Last week it became known that the company GrayShift claimed it had developed a device that could be used to unlock the latest iPhones. Little was known about the device, but Malwarebytes received information from an anonymous source which it shares on its website.
The device is called the GrayKey and it’s a small box with two Lightning cables sticking out of the front. It’s possible to connect two iPhones at once. The smartphones have to be connected to the GrayKey for 2 minutes, after which they have to be disconnected. At that moment the phone isn’t cracked yet. Some time later, the phones will display a black screen with the passcode and some other information.
According to Malwarebytes, it can take two hours but also three days or even longer to get the passcode from the phone, depending on the length of the passcode. Even disabled iPhones can be unlocked with the method. After the phone is unlocked, the contents of the file system are downloaded to the GrayKey device. From there the files can be analyzed through a web-based interface on a connected computer. The full, unencrypted content of the key chain can also be downloaded.
A screenshot on the Malwarebytes website indicates that the GrayKey works with iOS 11.2.5, which is likely the latest iOS version at the time the screenshot was made. According to Forbes, the GrayKey can also unlock iPhones running iOS 10, and support for iOS 9 should be added later. In practice this means that even the latest iPhones, such as the iPhone 8 and iPhone X are not safe for the device.
GrayShift sells two different versions of the GrayKey, the first option costs $15,000 and only works with an internet connection and is limited to the network where it connects the first time.
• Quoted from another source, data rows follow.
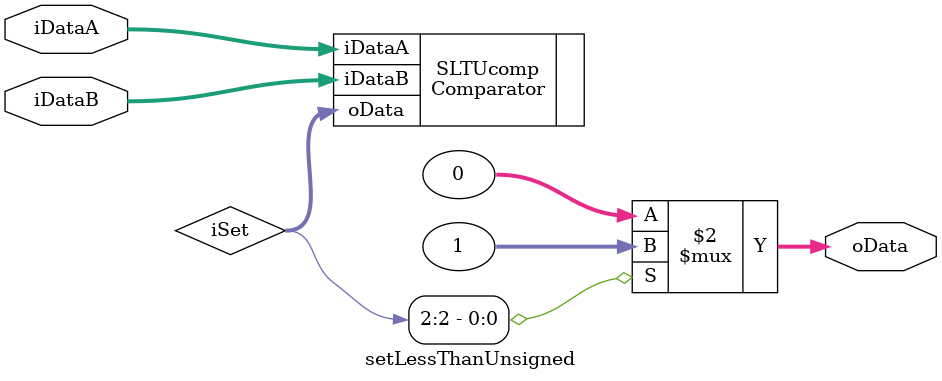
<source format=v>
/*
    Module for the Set Less than Unisigned instruction
    intakes input A and B
    Uses the comparator to find relationship between A and B
    Outputs oData, either 1 or 0
        1 if A < B, 0 otherwise
*/
module setLessThanUnsigned (
    input [31:0] iDataA,
    input [31:0] iDataB,
    output [31:0] oData
    );
    wire [2:0] iSet; // wire for A and B relationship

    Comparator SLTUcomp(
        .iDataA(iDataA),
        .iDataB(iDataB),
        .oData(iSet)
    );
    assign oData = (iSet[2] == 1) ? 32'b1 : 32'b0;
endmodule

</source>
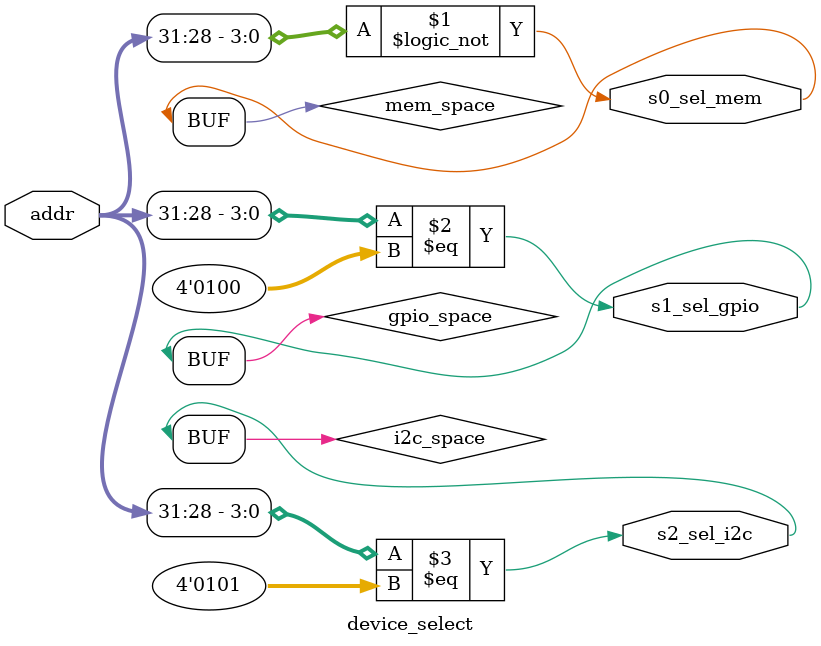
<source format=v>
module device_select (
    input [31:0] addr,
    output s0_sel_mem,
    output s1_sel_gpio,
    output s2_sel_i2c
    // output s3_sel,
    // output s4_sel,
    // output s5_sel,
    // output s6_sel,
    // output s7_sel,
    // output s8_sel
);


  wire mem_space = (addr[31:28] == 4'h0);
  wire gpio_space = (addr[31:28] == 4'h4);
  wire i2c_space = (addr[31:28] == 4'h5);

  assign s0_sel_mem  = mem_space;
  assign s1_sel_gpio = gpio_space;
  assign s2_sel_i2c = i2c_space;

endmodule

</source>
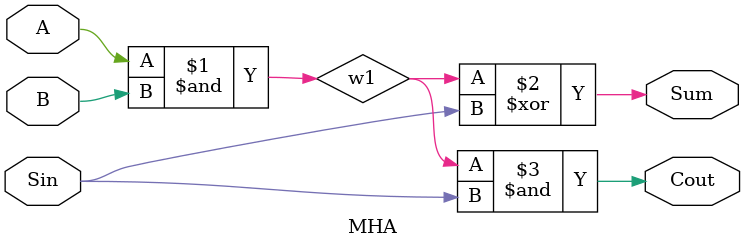
<source format=v>



module rfa (sum, g, p, a, b, cin);

   output sum;
   output g;
   output p;
   input a;
   input b;
   input cin;

   xor x1(sum, a, b, cin);
   and a1(g, a, b);
   or  o1(p, a, b);
   
endmodule


//17-bit Register with reset

module dffr_17 (q, d, clk, reset);

   output [16:0] q;
   input  [16:0] d;
   input  clk, reset;
   
   reg [16:0] q;
   
   always @ (posedge clk or negedge reset) 
      if (reset == 0)
         q <= 0; 
      else
         q <= d;

endmodule

//Basic adders for Multiplier

module FA (Sum, Cout, A, B, Cin);

   input A;
   input B;
   input Cin;   

   output Sum;
   output Cout;

	wire	w1;
	wire	w2;
	wire	w3;
	wire	w4;

	xor	x1(w1, A, B);
	xor	x2(Sum, w1, Cin);

	nand    n1(w2, A, B);
	nand    n2(w3, A, Cin);
	nand	n3(w4, B, Cin);
	nand	n4(Cout, w2, w3, w4);

endmodule // FA

module MFA (Sum, Cout, A, B, Sin, Cin);

   input A;
   input B;
   input Sin;
   input Cin;   

   output Sum;
   output Cout;

	wire    w0;
	wire	w1;
	wire	w2;
	wire	w3;
	wire	w4;

	and     a1(w0, A, B);

	xor	x1(w1, w0, Sin);
	xor	x2(Sum, w1, Cin);

	nand    n1(w2, w0, Sin);
	nand    n2(w3, w0, Cin);
	nand	n3(w4, Sin, Cin);
	nand	n4(Cout, w2, w3, w4);

endmodule // MFA

module NMFA (Sum, Cout, A, B, Sin, Cin);

   input A;
   input B;
   input Sin;
   input Cin;   

   output Sum;
   output Cout;

	wire  w0;
	wire	w1;
	wire	w2;
	wire	w3;
	wire	w4;

	nand    n0(w0, A, B);

	xor	x1(w1, w0, Sin);
	xor	x2(Sum, w1, Cin);

	nand    n1(w2, w0, Sin);
	nand    n2(w3, w0, Cin);
	nand	n3(w4, Sin, Cin);
	nand	n4(Cout, w2, w3, w4);

endmodule // NMFA

module MHA (Sum, Cout, A, B, Sin);

   input A;
   input B;
   input Sin;

   output Sum;
   output Cout;

	wire	w1;

	and	a0(w1, A, B);

	xor	x1(Sum, w1, Sin);

	and	a1(Cout, w1, Sin);

endmodule // MHA


</source>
It can’t connect from other networks and is limited to 300 unlocks. The second option costs $30,000, doesn’t require an internet connection and can be used unlimited times.
The company that develops the device, GrayShift, appears to be run intelligence agency contractors from the United States and an ex-Apple security engineer.
It’s unknown what vulnerabilities the GrayShift has found and which are used in the GrayKey. Because the time it takes to retrieve the passkey differs from hours to days, it could be that the tool is brute-forcing the passcode. This means it does repeated guesses until the passcode is found. Normally this is not possible, unless the company has access to the ‘Apple Secure Enclave’, as a security researcher explains to Forbes.
The Secure Enclave is an isolated chip that handles the encryption key on the iPhone. The chip increases the time a new passkey can be guessed based on the number of wrong guesses, after the 9th attempt, an hour has to be waited until the chip accepts a new guess. If that process is broken, it’s possible to guess thousands of passcodes per second. The GrayKey would then continue to guess passcodes till it finds the right one.
Apple hasn’t responded to the new hack, but advises users to keep their OS up-to-date.